Ensuring Data Quality in Databricks with Great Expectations: A Practical How-to Guide
In today's data-driven world, data quality is an integral part of every data platform. Ensuring the accuracy, reliability and consistency of data you work with is crucial for making informed decisions and driving business success. One of the most extensive frameworks for data quality is Great Expectations, a powerful and flexible tool that allows you to define, test, and monitor the quality of your data.
As Databricks Lakehouse continues to play an ever larger role in modern data platforms, it becomes increasingly important to integrate data quality checks seamlessly into your Databricks workflows. In this article, we will dive into the practical aspects of integrating Great Expectations with Databricks, providing a comprehensive how-to guide complete with Python code snippets that can be directly executed as Databricks notebooks.
By following this guide, you'll be well-equipped to harness the power of Great Expectations within your Databricks environment, ensuring that your data lakehouse is built on a solid foundation of high-quality data. So, let's dive in and explore how to effectively combine these cutting-edge technologies for optimal data quality management.
Installing Dependencies
Before we can begin working with Great Expectations, it's essential to install the necessary dependencies. You can do this by running the following code in your Databricks notebook:
%pip install great-expectations
Now you should be able to import Great Expectations as follows:
import great_expectations as gx
Working with Data Context
A crucial aspect of using Great Expectations within Databricks is providing a data context. The data context serves as a central location to store Great Expectations objects, such as Expectations, checkpoints, profilers, and documentation. This storage enables you to manage, access, and share these objects across your data platform. Data contexts can persist data to various backends, including local filesystems, databases, or cloud provider storage solutions like Amazon S3.
In the following code example, we'll demonstrate how to set up a data context using the Databricks File System (DBFS) with a local filesystem backend. This configuration ensures that all Great Expectations objects are persisted to DBFS and can be easily shared across different Databricks jobs:
def init_data_context(root_dir: str) -> gx.DataContext:
'''
Initializes the Great Expectations data context using a file system backend.

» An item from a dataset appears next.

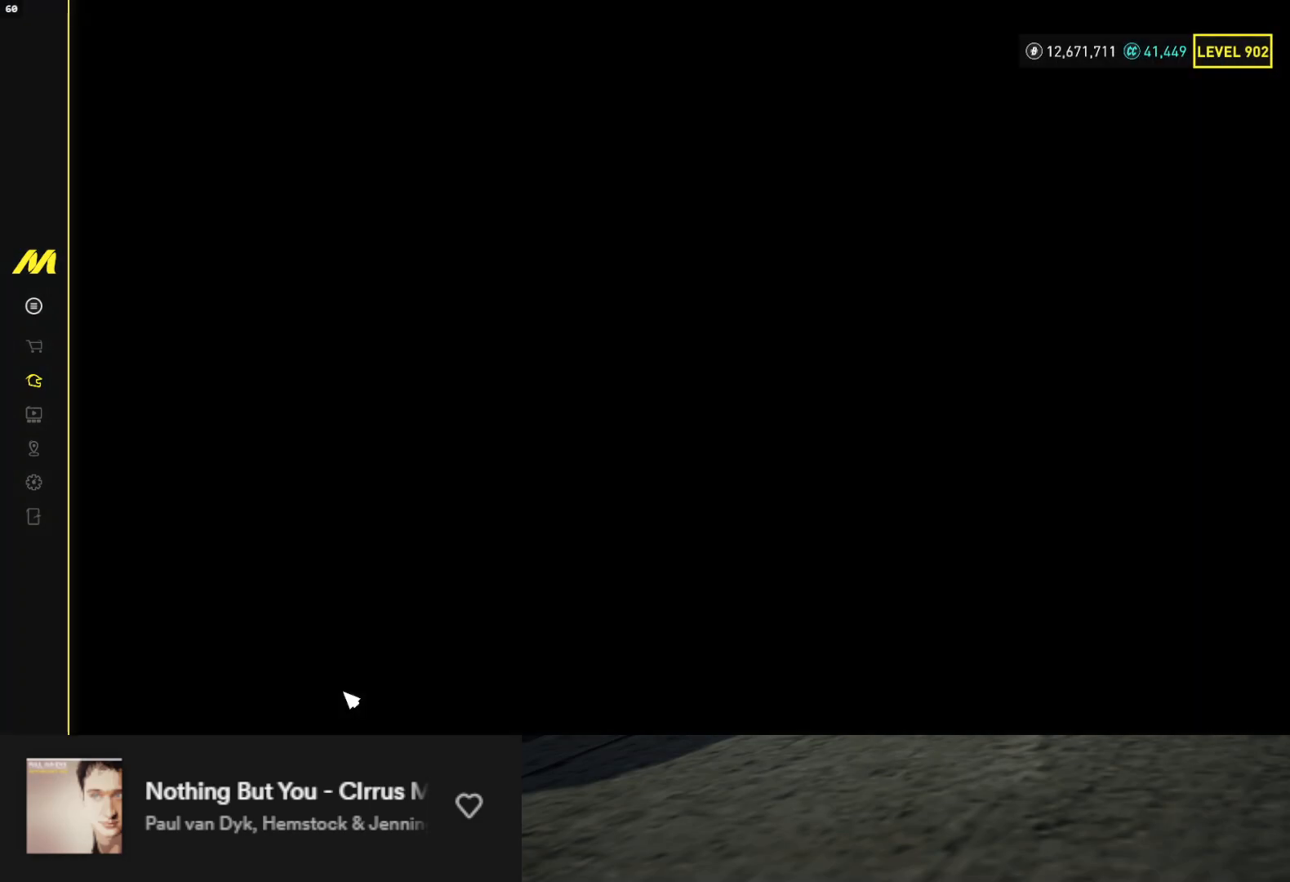
{"buttons": [], "left_stick": "center", "right_stick": "center", "events": []}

:param root_dir: Root path, where Great Expectations' objects are persisted
:return: Data context
'''
# Define config
data_context_config = gx.data_context.types.base.DataContextConfig(
store_backend_defaults=gx.data_context.types.base.FilesystemStoreBackendDefaults(
root_directory=root_dir
)
)
# Init context
context = gx.get_context(project_config=data_context_config)
return context
context = init_data_context(root_dir="/dbfs/great_expectations/")
Creating a Data Source
After creating a data context, the next step in integrating Great Expectations with Databricks is to provide a datasource. Datasources in Great Expectations offer a unified API that allows you to interact with various data backends consistently, regardless of whether you're working with PostgreSQL, CSV file systems, Spark dataframes, or any other supported data backend.
A datasource is composed of two key components: the execution engine and the data connector. The execution engine is responsible for analyzing and validating the data. In our case, we'll use the SparkDFExecutionEngine, which employs the Spark engine to perform these tasks.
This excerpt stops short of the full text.